Dorohedoro’s major weakness is that the story is so convoluted that it becomes difficult to follow what’s going on. The author stated in the interview that she draws whatever she wants in the moment. Certainly I’d be the last person to stop her, but I wish she had paid more attention to making the story clear.

For example, when Kaiman and Nikaido go off to find Doctor Kasuabe (for X reason).

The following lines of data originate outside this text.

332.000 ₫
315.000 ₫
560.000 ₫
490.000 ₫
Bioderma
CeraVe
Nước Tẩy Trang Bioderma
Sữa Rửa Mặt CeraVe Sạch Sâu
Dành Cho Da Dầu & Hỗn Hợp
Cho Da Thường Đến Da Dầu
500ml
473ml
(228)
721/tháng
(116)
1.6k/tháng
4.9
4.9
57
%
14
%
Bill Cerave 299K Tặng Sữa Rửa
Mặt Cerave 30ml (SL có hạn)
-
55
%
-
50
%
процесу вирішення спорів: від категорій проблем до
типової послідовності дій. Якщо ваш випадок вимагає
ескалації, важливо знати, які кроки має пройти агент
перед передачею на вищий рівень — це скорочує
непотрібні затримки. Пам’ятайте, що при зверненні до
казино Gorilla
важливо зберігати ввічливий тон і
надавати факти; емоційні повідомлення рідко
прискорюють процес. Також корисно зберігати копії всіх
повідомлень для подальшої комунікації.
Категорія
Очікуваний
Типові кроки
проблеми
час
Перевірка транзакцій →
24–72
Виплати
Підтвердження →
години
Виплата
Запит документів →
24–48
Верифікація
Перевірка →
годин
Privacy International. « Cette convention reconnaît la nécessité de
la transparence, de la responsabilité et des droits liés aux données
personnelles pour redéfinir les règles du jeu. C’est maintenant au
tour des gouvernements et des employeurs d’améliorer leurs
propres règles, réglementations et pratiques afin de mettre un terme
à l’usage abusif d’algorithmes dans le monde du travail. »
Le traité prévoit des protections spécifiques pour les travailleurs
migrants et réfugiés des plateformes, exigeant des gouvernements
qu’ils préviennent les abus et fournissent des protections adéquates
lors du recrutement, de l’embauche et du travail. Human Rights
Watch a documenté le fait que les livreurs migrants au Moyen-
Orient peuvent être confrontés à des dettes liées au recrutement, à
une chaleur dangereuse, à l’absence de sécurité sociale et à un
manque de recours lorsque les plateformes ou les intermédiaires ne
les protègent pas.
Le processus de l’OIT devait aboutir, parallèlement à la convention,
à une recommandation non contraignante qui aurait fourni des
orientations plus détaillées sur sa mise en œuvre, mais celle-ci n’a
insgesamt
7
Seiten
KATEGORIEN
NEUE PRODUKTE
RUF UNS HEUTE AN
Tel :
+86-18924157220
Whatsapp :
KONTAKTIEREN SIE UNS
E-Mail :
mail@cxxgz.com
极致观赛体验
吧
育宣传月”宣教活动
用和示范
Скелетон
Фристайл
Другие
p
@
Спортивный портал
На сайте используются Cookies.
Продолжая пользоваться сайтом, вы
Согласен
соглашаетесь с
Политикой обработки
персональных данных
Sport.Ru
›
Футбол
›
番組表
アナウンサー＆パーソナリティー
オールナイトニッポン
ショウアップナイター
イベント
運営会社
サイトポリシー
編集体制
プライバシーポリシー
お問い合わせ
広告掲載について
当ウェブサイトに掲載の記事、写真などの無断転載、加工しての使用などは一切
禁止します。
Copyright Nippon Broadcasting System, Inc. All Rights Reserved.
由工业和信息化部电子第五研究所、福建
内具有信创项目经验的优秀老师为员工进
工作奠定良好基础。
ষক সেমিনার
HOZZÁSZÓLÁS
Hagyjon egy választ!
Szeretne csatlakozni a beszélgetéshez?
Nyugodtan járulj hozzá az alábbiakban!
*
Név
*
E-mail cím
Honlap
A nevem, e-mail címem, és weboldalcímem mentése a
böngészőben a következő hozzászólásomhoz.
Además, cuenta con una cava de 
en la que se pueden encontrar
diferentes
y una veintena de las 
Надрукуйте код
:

They end up trapped in his house, which is haunted by the black smoke of the wizards the doctor has been salvaging. So what do Kaiman and Nikaido do when they can’t get out? They make a meal and sit under the table to watch the snowfall on New Years. The doctor ventures out to eat and nonchalantly shows them the portal he’s made out of the murdered magic users’ skins.

And Kaiman and Nikaido are like, Groovy! And Dr. Kasukabe joins the cast of friends.

I mentioned this in my pan of The Violence Action: even death and injury loses its power when it’s shrugged off. In Dorohedoro’s case, there is a magic user who can heal any injury and another who can bring a magic user back to life. When blood becomes as common as water, life-threatening injuries become nothing, and death becomes merely an inconvenience, it becomes difficult to believe the characters were ever in danger.

The author’s segues into cute and irrelevant scenes feels like she’s writing fanfic of her own story and fleshing out the world. For example, there’s a baseball game between some magic users in disguise (Fujita and Ebisu) and Kaiman and friends. It’s hard to see how the game mattered, as fun as it was to read. Fujita was there to avenge his friend, but it turned out that the doctor had turned Fujita’s friend into a sort of Frankenstein monster to make up for a player who hadn’t shown up. The game ends with Fujita killing another player accidentally-on-purpose and escaping with parts of his friend, hoping to revive him. Unfortunately his friend’s body was so rotten it was beyond saving. BUT a body’s state of decay and completeness hasn’t stopped the revival magician before. Not only was the baseball game beside the point, the consequences reveal an inconsistency in how the story treats magic.

‘Just Because” reasons power some of Dorohedoro’s elements. This might have to do with the devils, who are ultra-powerful wizards who take a test to turn into demi-gods. Side effects of this apotheosis include near-invincibility, powerful magic, mania resulting in euphoria, creative impulses, apathy to others, casual ultra-violence, and a… devil-may-care attitude.

‘Just Because’ seems to be the heart of Dorohedoro— it’s impossible to predict what will happen. Everything happens nonstop and all at once. Reading it the first time with lose you; rereading is more rewarding, as you can follow the plot lines and characters as Kaiman tries to find out what the hell happened to him.

The best way to take in Dorohedoro is simply to enjoy the ride.